-- begin Excerpted text --

While both Murray and Hewitson are taller than average – by jockey standards, anyway – both easily fall into the parameters required.

“It is a very intense programme and there is a high dropout rate,” Bailey says. “But 95% of trainees have never been near a horse before they start, so we begin right from the basics. It’s a slow process, but the average apprentice will make it to the races between 18 months and two years after they begin.”

Murray is the traditional SAJA graduate. The end of July marks the end of his five years with the academy and he looks set to cap it with a fairy tale graduation into the senior ranks. However, riding was not always a career option – his experience with horses before joining the academy amounted to touching one pony, and his prospects didn’t look good in his early months in Durban.

“I didn’t know anything about horse racing at all,” he says with a broad grin. “I was more into motocross when I was young. I had been to the races only once, but I didn’t understand it at all – I still thought a jockey rode the same horse in every race!

“Of the first years, I was the last to get going on the horses and the last to get to the track. I was a lot smaller and I was weak, and just before we were all supposed to start racing, I injured a hip and so I was well behind the others for a lot of the early part of my apprenticeship.”

On the other hand, Hewitson is a unique case and has required special dispensation in order to complete his apprenticeship, having already received a top education from one of Durban’s leading schools.

However, he says that the racing bug was never going to be held at bay for too long.

“My whole family has been involved in horses – my dad Carl was a jockey and my mum Samantha played polocrosse and rode in amateur races, so horses were in my blood,” he says. “I’ve always been desperate to ride. I finished school at Kearsney College – mum was adamant that I graduate and I’m grateful, because I graduated with top marks and probably could have done anything – but the priority was to be a jockey, even though I was a bit tall and they were worried about my weight.”

-- end Excerpted text --
-- begin Excerpted records --

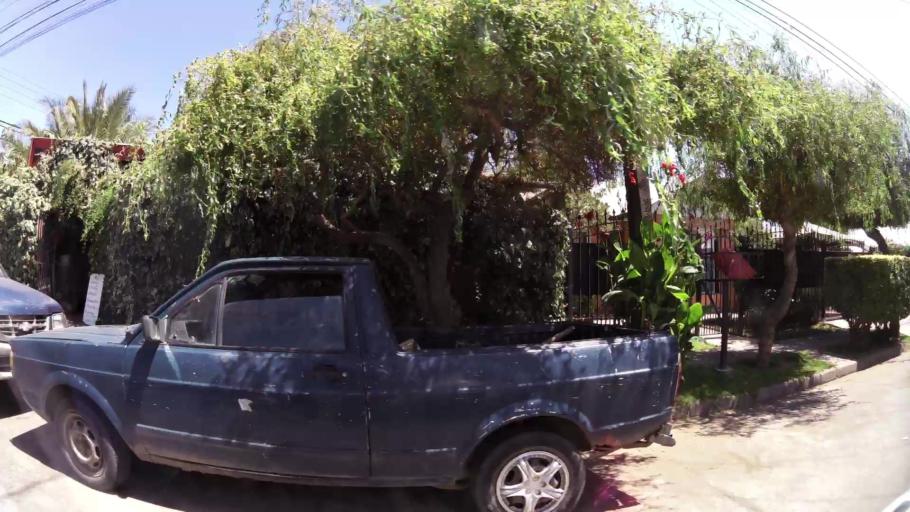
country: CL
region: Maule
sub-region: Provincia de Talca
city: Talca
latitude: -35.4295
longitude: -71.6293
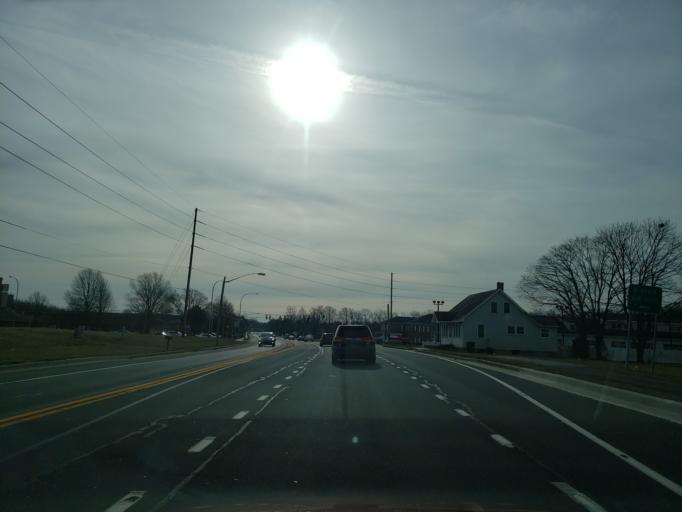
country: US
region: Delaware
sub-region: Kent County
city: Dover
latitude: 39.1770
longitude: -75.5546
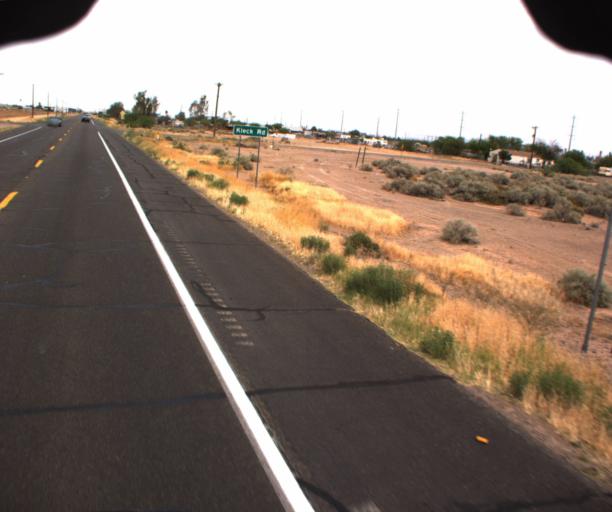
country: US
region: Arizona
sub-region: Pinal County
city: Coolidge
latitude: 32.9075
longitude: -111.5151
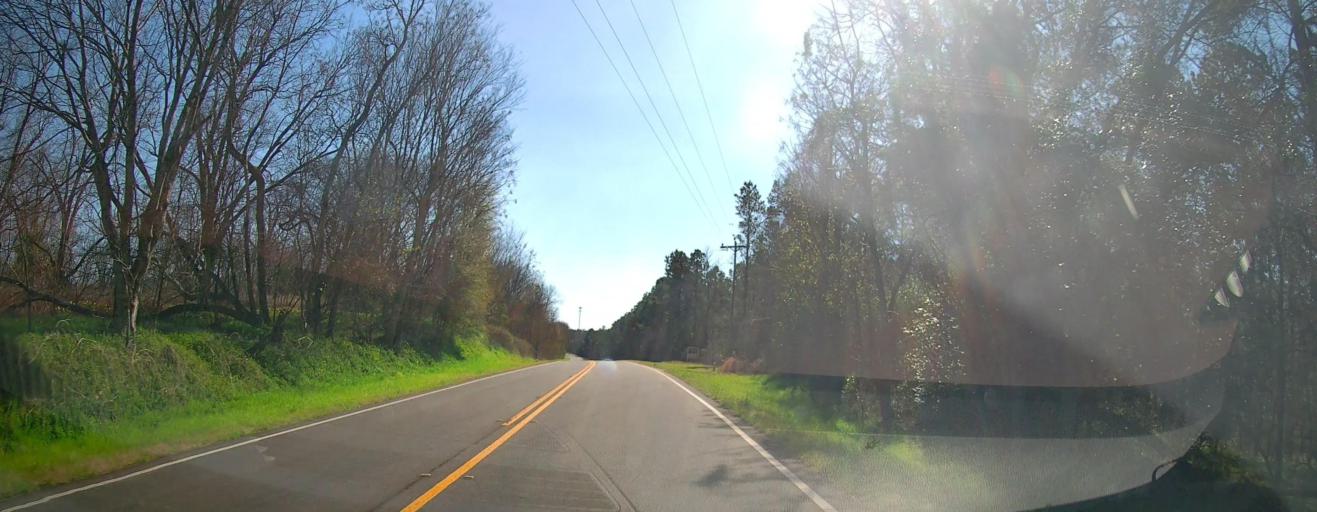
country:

-- end Excerpted records --

- Goals -
1 – Write out the passage about the jockey apprentices word for word, in full.
2 – In the rows, begin with the line containing "latitude: 39.1770" and continue through the end of the rows. Rewrite every line in that span with "city" replaced by "town" and everything else unchanged, leaving out the pictures.

- Exercise answers -
1 –
While both Murray and Hewitson are taller than average – by jockey standards, anyway – both easily fall into the parameters required.

“It is a very intense programme and there is a high dropout rate,” Bailey says. “But 95% of trainees have never been near a horse before they start, so we begin right from the basics. It’s a slow process, but the average apprentice will make it to the races between 18 months and two years after they begin.”

Murray is the traditional SAJA graduate. The end of July marks the end of his five years with the academy and he looks set to cap it with a fairy tale graduation into the senior ranks. However, riding was not always a career option – his experience with horses before joining the academy amounted to touching one pony, and his prospects didn’t look good in his early months in Durban.

“I didn’t know anything about horse racing at all,” he says with a broad grin. “I was more into motocross when I was young. I had been to the races only once, but I didn’t understand it at all – I still thought a jockey rode the same horse in every race!

“Of the first years, I was the last to get going on the horses and the last to get to the track. I was a lot smaller and I was weak, and just before we were all supposed to start racing, I injured a hip and so I was well behind the others for a lot of the early part of my apprenticeship.”

On the other hand, Hewitson is a unique case and has required special dispensation in order to complete his apprenticeship, having already received a top education from one of Durban’s leading schools.

However, he says that the racing bug was never going to be held at bay for too long.

“My whole family has been involved in horses – my dad Carl was a jockey and my mum Samantha played polocrosse and rode in amateur races, so horses were in my blood,” he says. “I’ve always been desperate to ride. I finished school at Kearsney College – mum was adamant that I graduate and I’m grateful, because I graduated with top marks and probably could have done anything – but the priority was to be a jockey, even though I was a bit tall and they were worried about my weight.”

2 –
latitude: 39.1770
longitude: -75.5546
country: US
region: Arizona
sub-region: Pinal County
town: Coolidge
latitude: 32.9075
longitude: -111.5151
country:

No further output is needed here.